Если б Чугунов прослушал учение старца, он, безусловно, обвинил бы Четвертованного в плагиате, ибо первым стал чесать тело живой кошкой в поисках пути к долголетию и хорошему самочувствию. Он, правда, не подвел научную базу, не открыл животного электричества, не сидел на столбах и не собирал подвижников кошконатирания. Но вот чутьем угадал в Четвертованном соперника и словами принялся разгонять толпу, в которой уже было больше любопытных, нежели старцепоклонников, легко отличаемых благодаря одинаковой сыпи и песнопениям. Вытеснив толпу словами и телохранителями на открытое пространство, Василий Панкратьевич громко позвал ответственных работников зоопарка, негодуя, что ему всучили взрослый билет на входе («Я что, уже на собственную дочь должен за деньги смотреть?!»), и пришел Леня-Юра с мамой и с накладными.
— Где-то я тебя встречал, паршивца, — сказал первый секретарь. — Ну да сейчас не до воспоминаний. Откупоривай-ка поживей эту клетку.
— Василий Панкратьевич, права не имею, — сознался Леня-Юра. — Посмотрите, пожалуйста, сами документы.
Он умышленно всучил Чугунову накладные, надеясь, что тот разорвет их при свидетелях и Леня-Юра окажется в стороне. Но первый секретарь знал по партийной работе цену каждой бумажке и так дешево не купился, а спрятал накладные в карман.
— Меня же за предательство уволят, — захныкал Леня-Юра.
— Не дрейфь, тебя все равно уволят, — сказал первый секретарь, — за то, что ты запер любимого гражданина Конго в клетку. А если бы Вероника путешествовала со своим женихом, родственники Кабаева тебя бы просто прирезали, как барана. Ха-ха-ха!
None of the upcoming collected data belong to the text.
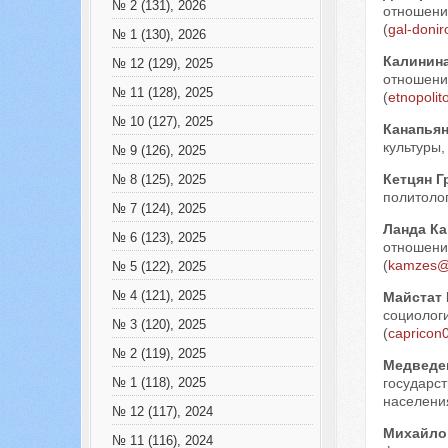
№ 2 (131), 2026
отношений
(
gal-doni
№ 1 (130), 2026
Калинин
№ 12 (129), 2025
отношени
№ 11 (128), 2025
(
etnopoli
№ 10 (127), 2025
Канапья
культуры,
№ 9 (126), 2025
Кетцян Г
№ 8 (125), 2025
политолог
№ 7 (124), 2025
Ланда К
№ 6 (123), 2025
отношений
(
kamzes@
№ 5 (122), 2025
№ 4 (121), 2025
Майстат
социологи
№ 3 (120), 2025
(
capricon
№ 2 (119), 2025
Медведе
государс
№ 1 (118), 2025
населения
№ 12 (117), 2024
Михайло
№ 11 (116), 2024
— Ему приказали, — заплакала и Антонина Поликарповна.
— Кто? — спросил Чугунов.
— Документы, — не выдал Чищенного Леня-Юра.
— Это оскорбление всего африканского континента! — сказал консул. — Карл Дулемба не отвечает по законам социалистической экономики.
— Откупоривай, — приговорил Чугунов Леню-Юру.
Но Леня-Юра, трусливо озираясь и неожиданно для самого себя, попробовал сказать «нет». У него получилось.
— Зови директора! Замдиректора!
— Они в отпуске.
— Парень прав, — заступился куросмысловский снабженец из клетки. — Чего вы на него насели?
Василий Панкратьевич уже собрался применить силу телохранителей, только не оставлять дочь в клетке, но тут по-коммунистически сообразил, что твердой политикой отцовских чувств прямо на глазах подрывает у трудящихся веру в незыблемость государственного планирования и распределения. Леня-Юра неожиданно спас его престиж, увидев, что сектанты заскучали от перепалки и опять протянули руки к старцу Митрофанычу с воплями и песнопениями. Сам-то Чугунов не сообразил, а Леня-Юра нашелся.